Text data extracted from pages
###
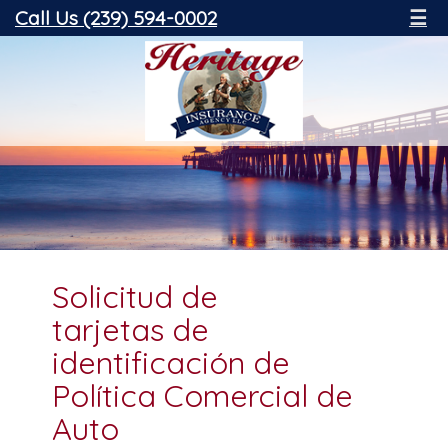
Call Us (239) 594-0002
☰
Solicitud de
tarjetas de
identificación de
Política Comercial de
Auto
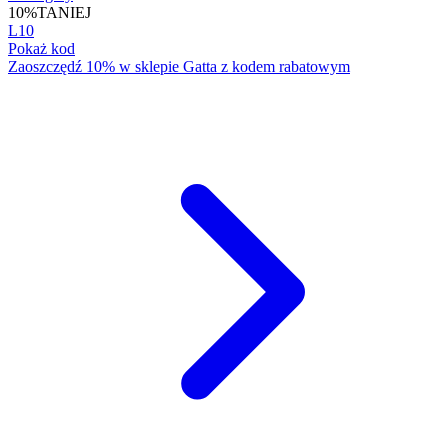
10%
TANIEJ
L10
Pokaż kod
Zaoszczędź 10% w sklepie Gatta z kodem rabatowym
###
DIRECTIONS FOR THIS TASK
Please convert every line of the records above into a JSON list of strings, one string per line, skipping blank lines and leaving the pictures out.

SOLVED PROBLEM
[
  "Call Us (239) 594-0002",
  "☰",
  "Solicitud de",
  "tarjetas de",
  "identificación de",
  "Política Comercial de",
  "Auto",
  "10%",
  "TANIEJ",
  "L10",
  "Pokaż kod",
  "Zaoszczędź 10% w sklepie Gatta z kodem rabatowym"
]